— start of Document segment —
Home > Statewide Programs > Arizona Convocations > 2002 > Beverly Sheppard
Arizona Convocation 2002 Monday Morning
Beverly Sheppard
Sheppard is Deputy Director of the Institute for Museum and Library
Services.
Good morning. It is truly a pleasure to be here and to participate in
this meeting. I love what is happening here -- from the informal networking
to the more formal opportunities to stimulate good conversation about
common issues and interests. When you put a lot of bright and inquiring
minds together, the results can be very exciting.
In his keynote address initiating a museum and library collaboration
in Vermont, Dr. David Carr, Associate Professor in the School of Library
and Information Science at the University of North Carolina, asked the
audience to consider: "What happens when caring minds meet?" I think
you will find many answers to that question here among this gathering.
I wish to express a special thank you to GladysAnn Wells for inviting
me to participate today. One of the great privileges of serving as Acting
Director of the Institute of Museum and Library Services was the opportunity
to learn so much about the library field, its remarkable accomplishments
and services. I feel very honored to have been invited to speak again
to an audience of many librarians. You have all enriched my life and
thinking about the purposes of our wonderful institutions.
Not long ago, at an Annual Meeting of the American Association of Museums,
I commented that collaboration has emerged as the strategy of the 21st
century. It is reflected in many contemporary statements: we describe
our communities as “holistic”; we note that individual silos are breaking
down; we speak of building “social capital” together. Even technology
offers visual metaphors of new connections: we have webs and nets and
a wealth of new intersections. When we talk about collaboration today,
our conversation is informed by these images and as well as by our overlapping
institutional interests, activities and missions.
In my remarks this morning, I will share with you some of the extraordinary
intersections that IMLS sees among libraries, museums and archives, particularly
in the realm of lifelong learning. I hope my words will stimulate your
thinking about building on those commonalities as we look at learning
in the 21st century.
Let me begin with a brief history of IMLS, a history that placed the
potential for collaboration at its center. Federal support of museum
and library services was combined into a single agency in 1997. Although
there were skeptics about the merger, there were visionaries too. Despite
the separate needs and structures of museum and library funding, the
potential for partnership was particularly intriguing.
Internally, this potential prompted a series of questions. What goals
did these two institutions share? Where were the overlaps in their institutional
missions? What might IMLS do to encourage partnership activities, and
ultimately, how would the public benefit?
As you can imagine, it was easy to see immediately that education --
the support of learning across a lifetime -- is at the heart of both
institutional missions. Both are about the critical work of creating
and supporting learners. Both institutions invite purposeful use and
forge links to the world beyond their walls. They are both embedded in
their communities and frequently acknowledged as trusted content and
knowledge providers. Libraries and museums also represent an amazing
potential network as they are found in communities of all sizes across
the country.
This notion of a vast network of learning institutions supporting American
society is especially compelling at the outset of a new century. The
breadth of change in American society is extraordinary. Fueled by technology,
increasing diversity and radical shifts in industry and labor markets,
change is occurring at every level and is placing an unprecedented emphasis
on the need to be engaged in continuous learning throughout our lifetimes.
— end of Document segment —
Exercise task 1 → Please output the museum and library address from "As you can imagine, it" up to and including "the country.".
Exercise task 2 → Pick up the museum and library address at the point where the text stops and carry it forward.
— start of Listing —
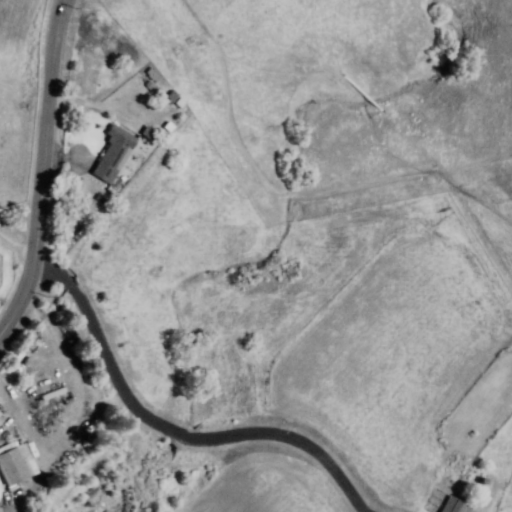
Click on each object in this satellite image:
building: (145, 118)
building: (145, 132)
building: (110, 153)
building: (106, 156)
road: (38, 166)
road: (17, 244)
road: (169, 433)
building: (14, 462)
building: (12, 463)
building: (450, 504)
building: (451, 505)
— end of Listing —
Exercise output 1 →
As you can imagine, it was easy to see immediately that education --
the support of learning across a lifetime -- is at the heart of both
institutional missions. Both are about the critical work of creating
and supporting learners. Both institutions invite purposeful use and
forge links to the world beyond their walls. They are both embedded in
their communities and frequently acknowledged as trusted content and
knowledge providers. Libraries and museums also represent an amazing
potential network as they are found in communities of all sizes across
the country.

Exercise output 2 →
This information age of ours demands that we prepare to be a learning
society, one that supports access to knowledge as a basic human right.
The time is especially ripe to challenge our libraries, archives, museums
and other informal educational institutions to be resource-rich leaders
in this changing world. How might we change, converge, collaborate, communicate,
prepare -- not just to be players in a learning society -- but to be
innovators in the change at hand?
This tantalizing question is at the heart of IMLS' continuing initiative
that we refer to as The 21st Century Learner -- an ongoing exploration
of new and deeper ways in which we can become educational leaders.
What are the unique assets libraries and museums bring to this challenge?
In conversations with both fields, IMLS has developed a long and impressive
list of assets that museums and libraries bring to a learning culture.
- Museums and libraries offer authenticity and authority. They offer
real objects and artifacts, authentic and firsthand experiences and
their authority is widely regarded as trustworthy. Both, for example,
have rigorous protocols for collection building, enabling them to direct
users to resources of quality and authenticity. An emphasis on the “real
thing” also stands as an interesting contrast and complement to the
virtual world.
- Museums and libraries have a diverse and broad user base and the
ability to work across all ages. Libraries, especially, embrace the
value of free and equitable access for all. Libraries are core democratic
institutions with the capacity to meet the needs of everyone from new
immigrants to preschool toddlers. Museums have developed an impressive
history of educational programming within their collections, likewise
sharing an expertise at building relationships between the ideas inherent
in their collections and the interests of various consumer groups.
- As resources for lifelong learning, both institutions can facilitate
learning for all ages and across time and place. They share an interest
and ability to provide congregate spaces for intergenerational learning
and are among those few spaces where families can expect to learn together.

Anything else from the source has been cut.